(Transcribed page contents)
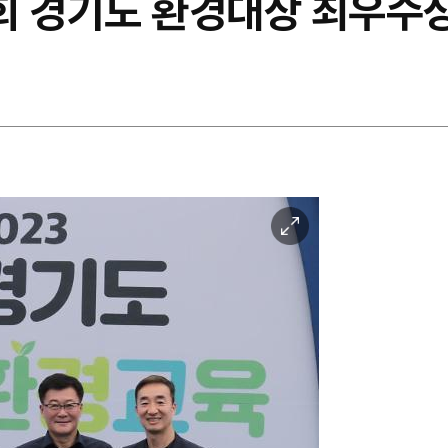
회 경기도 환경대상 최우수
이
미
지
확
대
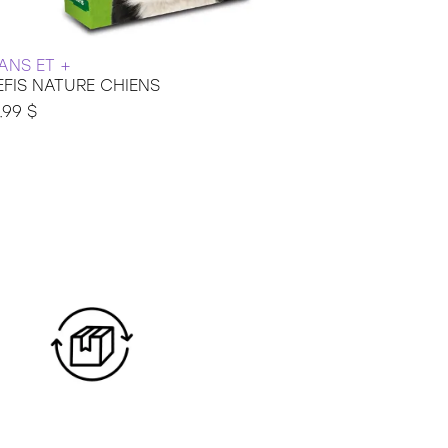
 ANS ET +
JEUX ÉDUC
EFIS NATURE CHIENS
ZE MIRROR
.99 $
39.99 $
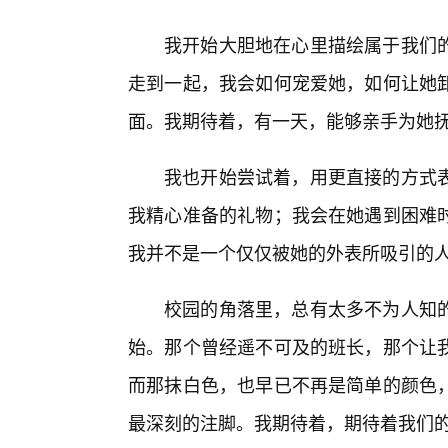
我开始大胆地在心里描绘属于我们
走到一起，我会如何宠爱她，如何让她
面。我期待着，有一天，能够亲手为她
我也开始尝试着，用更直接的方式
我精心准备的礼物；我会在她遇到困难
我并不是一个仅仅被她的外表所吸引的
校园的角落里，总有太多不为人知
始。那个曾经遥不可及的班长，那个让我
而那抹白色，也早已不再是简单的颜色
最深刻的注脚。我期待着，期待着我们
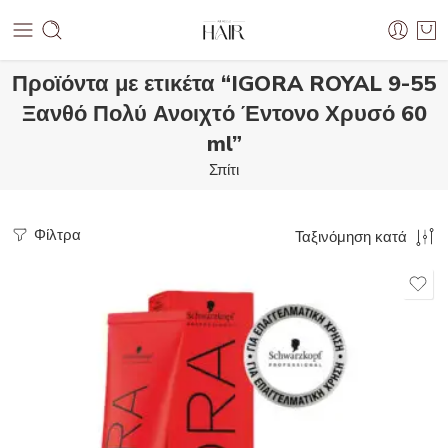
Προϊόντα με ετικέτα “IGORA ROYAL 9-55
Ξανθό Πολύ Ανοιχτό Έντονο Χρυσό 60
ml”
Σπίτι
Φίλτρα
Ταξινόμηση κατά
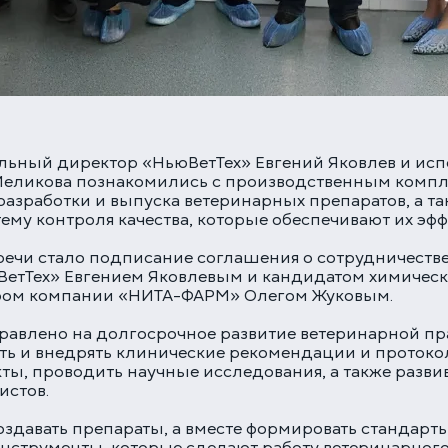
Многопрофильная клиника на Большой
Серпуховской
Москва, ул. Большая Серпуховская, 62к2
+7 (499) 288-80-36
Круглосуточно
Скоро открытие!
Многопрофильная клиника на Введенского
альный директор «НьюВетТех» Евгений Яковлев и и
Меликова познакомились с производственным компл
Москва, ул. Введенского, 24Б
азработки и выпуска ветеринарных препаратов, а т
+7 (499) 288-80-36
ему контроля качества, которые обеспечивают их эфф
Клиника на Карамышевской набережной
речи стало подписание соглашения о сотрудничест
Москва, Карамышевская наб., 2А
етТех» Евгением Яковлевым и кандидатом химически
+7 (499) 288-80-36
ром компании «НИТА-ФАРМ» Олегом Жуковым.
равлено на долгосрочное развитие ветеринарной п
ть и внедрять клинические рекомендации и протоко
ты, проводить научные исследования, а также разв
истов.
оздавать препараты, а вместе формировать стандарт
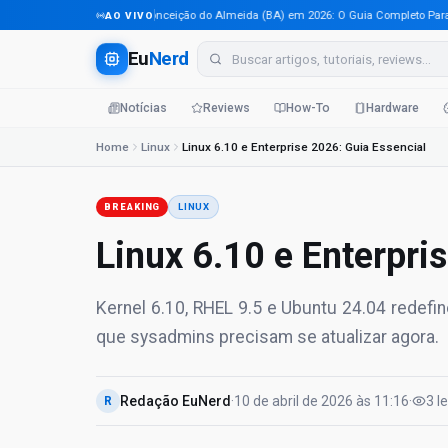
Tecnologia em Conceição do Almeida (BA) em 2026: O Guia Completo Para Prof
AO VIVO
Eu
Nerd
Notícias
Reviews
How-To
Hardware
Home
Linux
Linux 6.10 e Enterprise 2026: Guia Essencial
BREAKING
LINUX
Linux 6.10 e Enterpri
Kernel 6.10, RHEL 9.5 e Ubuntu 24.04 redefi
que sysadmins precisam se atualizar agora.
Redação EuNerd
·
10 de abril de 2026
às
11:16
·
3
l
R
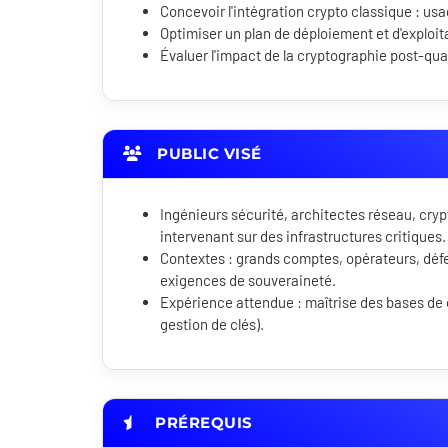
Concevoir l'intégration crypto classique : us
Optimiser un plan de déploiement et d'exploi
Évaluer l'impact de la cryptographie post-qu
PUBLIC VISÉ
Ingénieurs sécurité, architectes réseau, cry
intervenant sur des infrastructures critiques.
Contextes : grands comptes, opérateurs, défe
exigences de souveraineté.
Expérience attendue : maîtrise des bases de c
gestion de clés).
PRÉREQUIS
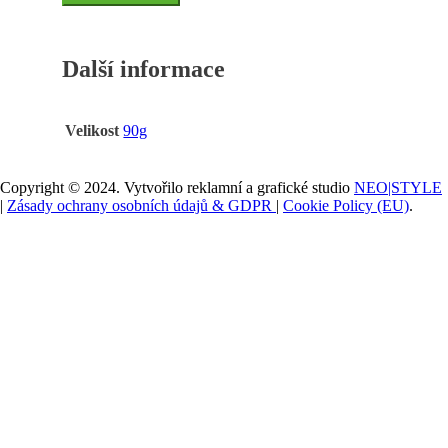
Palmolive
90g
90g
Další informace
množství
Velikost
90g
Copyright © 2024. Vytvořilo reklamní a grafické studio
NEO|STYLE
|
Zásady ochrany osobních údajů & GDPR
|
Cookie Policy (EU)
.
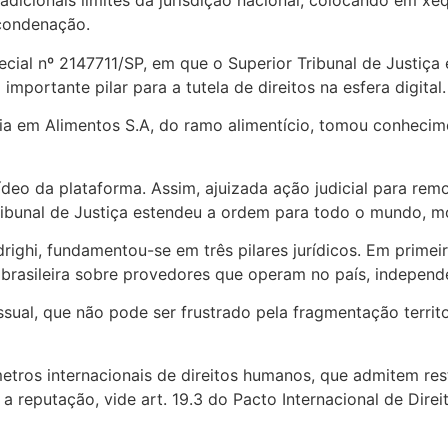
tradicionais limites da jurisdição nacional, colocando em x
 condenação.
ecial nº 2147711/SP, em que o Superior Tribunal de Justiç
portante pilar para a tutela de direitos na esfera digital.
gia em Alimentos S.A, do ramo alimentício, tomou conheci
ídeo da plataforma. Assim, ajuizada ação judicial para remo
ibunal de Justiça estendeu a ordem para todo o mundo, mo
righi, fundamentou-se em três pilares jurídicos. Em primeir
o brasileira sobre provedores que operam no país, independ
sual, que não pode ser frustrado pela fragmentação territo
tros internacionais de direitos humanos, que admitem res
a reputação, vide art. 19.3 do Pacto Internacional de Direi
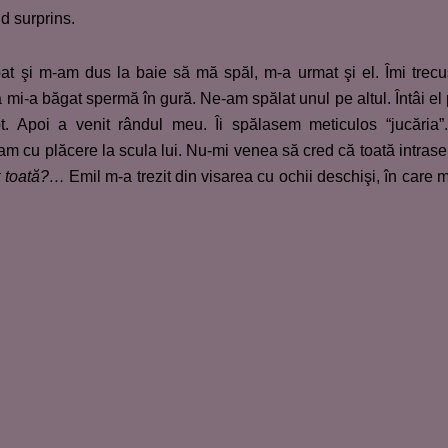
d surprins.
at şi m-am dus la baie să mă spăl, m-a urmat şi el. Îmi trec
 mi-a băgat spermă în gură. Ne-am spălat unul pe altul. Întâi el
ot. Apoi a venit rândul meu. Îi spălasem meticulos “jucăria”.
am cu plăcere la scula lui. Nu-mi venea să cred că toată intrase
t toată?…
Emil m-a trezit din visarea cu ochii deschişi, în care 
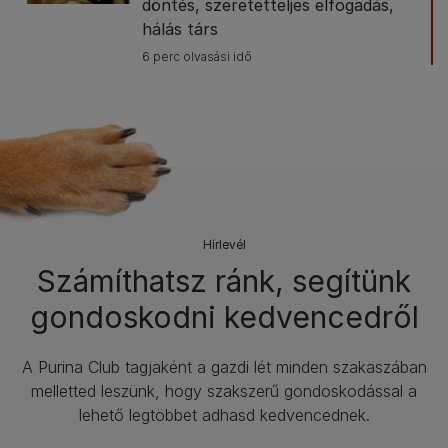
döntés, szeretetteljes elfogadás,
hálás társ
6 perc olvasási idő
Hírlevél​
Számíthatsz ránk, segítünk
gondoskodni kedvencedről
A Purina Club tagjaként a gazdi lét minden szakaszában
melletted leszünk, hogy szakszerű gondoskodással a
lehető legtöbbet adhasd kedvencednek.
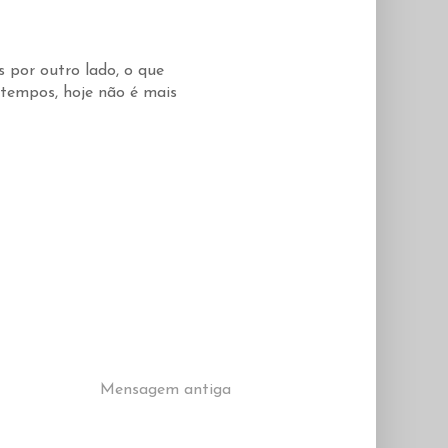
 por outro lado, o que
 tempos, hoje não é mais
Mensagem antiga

◆ **Exercise goal**
Copy the text of all the items above word for word, leaving out the pictures.

◆ **Response below**
회 경기도 환경대상 최우수
이
미
지
확
대
 ANS ET +
JEUX ÉDUC
EFIS NATURE CHIENS
ZE MIRROR
.99 $
39.99 $
我开始大胆地在心里描绘属于我们
走到一起，我会如何宠爱她，如何让她
面。我期待着，有一天，能够亲手为她
我也开始尝试着，用更直接的方式
我精心准备的礼物；我会在她遇到困难
我并不是一个仅仅被她的外表所吸引的
校园的角落里，总有太多不为人知
始。那个曾经遥不可及的班长，那个让我
而那抹白色，也早已不再是简单的颜色
最深刻的注脚。我期待着，期待着我们
Προϊόντα με ετικέτα “IGORA ROYAL 9-55
Ξανθό Πολύ Ανοιχτό Έντονο Χρυσό 60
ml”
Σπίτι
Φίλτρα
Ταξινόμηση κατά
Многопрофильная клиника на Большой
Серпуховской
Москва, ул. Большая Серпуховская, 62к2
+7 (499) 288-80-36
Круглосуточно
Скоро открытие!
Многопрофильная клиника на Введенского
альный директор «НьюВетТех» Евгений Яковлев и и
Меликова познакомились с производственным компл
Москва, ул. Введенского, 24Б
азработки и выпуска ветеринарных препаратов, а т
+7 (499) 288-80-36
ему контроля качества, которые обеспечивают их эфф
Клиника на Карамышевской набережной
речи стало подписание соглашения о сотрудничест
Москва, Карамышевская наб., 2А
етТех» Евгением Яковлевым и кандидатом химически
+7 (499) 288-80-36
ром компании «НИТА-ФАРМ» Олегом Жуковым.
равлено на долгосрочное развитие ветеринарной п
ть и внедрять клинические рекомендации и протоко
ты, проводить научные исследования, а также разв
истов.
оздавать препараты, а вместе формировать стандарт
Tecnologia em Conceição do Almeida (BA) em 2026: O Guia Completo Para Prof
AO VIVO
Eu
Nerd
Notícias
Reviews
How-To
Hardware
Home
Linux
Linux 6.10 e Enterprise 2026: Guia Essencial
BREAKING
LINUX
Linux 6.10 e Enterpri
Kernel 6.10, RHEL 9.5 e Ubuntu 24.04 redefi
que sysadmins precisam se atualizar agora.
Redação EuNerd
·
10 de abril de 2026
às
11:16
·
3
l
R
Concevoir l'intégration crypto classique : us
Optimiser un plan de déploiement et d'exploi
Évaluer l'impact de la cryptographie post-qu
PUBLIC VISÉ
Ingénieurs sécurité, architectes réseau, cry
intervenant sur des infrastructures critiques.
Contextes : grands comptes, opérateurs, défe
exigences de souveraineté.
Expérience attendue : maîtrise des bases de c
gestion de clés).
PRÉREQUIS
Palmolive
90g
90g
Další informace
množství
Velikost
90g
Copyright © 2024. Vytvořilo reklamní a grafické studio
NEO|STYLE
|
Zásady ochrany osobních údajů & GDPR
|
Cookie Policy (EU)
.
tradicionais limites da jurisdição nacional, colocando em x
 condenação.
ecial nº 2147711/SP, em que o Superior Tribunal de Justiç
portante pilar para a tutela de direitos na esfera digital.
gia em Alimentos S.A, do ramo alimentício, tomou conheci
ídeo da plataforma. Assim, ajuizada ação judicial para remo
ibunal de Justiça estendeu a ordem para todo o mundo, mo
righi, fundamentou-se em três pilares jurídicos. Em primeir
o brasileira sobre provedores que operam no país, independ
sual, que não pode ser frustrado pela fragmentação territo
tros internacionais de direitos humanos, que admitem res
a reputação, vide art. 19.3 do Pacto Internacional de Direi
d surprins.
at şi m-am dus la baie să mă spăl, m-a urmat şi el. Îmi trec
 mi-a băgat spermă în gură. Ne-am spălat unul pe altul. Întâi el
ot. Apoi a venit rândul meu. Îi spălasem meticulos “jucăria”.
am cu plăcere la scula lui. Nu-mi venea să cred că toată intrase
t toată?…
Emil m-a trezit din visarea cu ochii deschişi, în care 
döntés, szeretetteljes elfogadás,
hálás társ
6 perc olvasási idő
Hírlevél​
Számíthatsz ránk, segítünk
gondoskodni kedvencedről
A Purina Club tagjaként a gazdi lét minden szakaszában
melletted leszünk, hogy szakszerű gondoskodással a
lehető legtöbbet adhasd kedvencednek.
 por outro lado, o que
 tempos, hoje não é mais
Mensagem antiga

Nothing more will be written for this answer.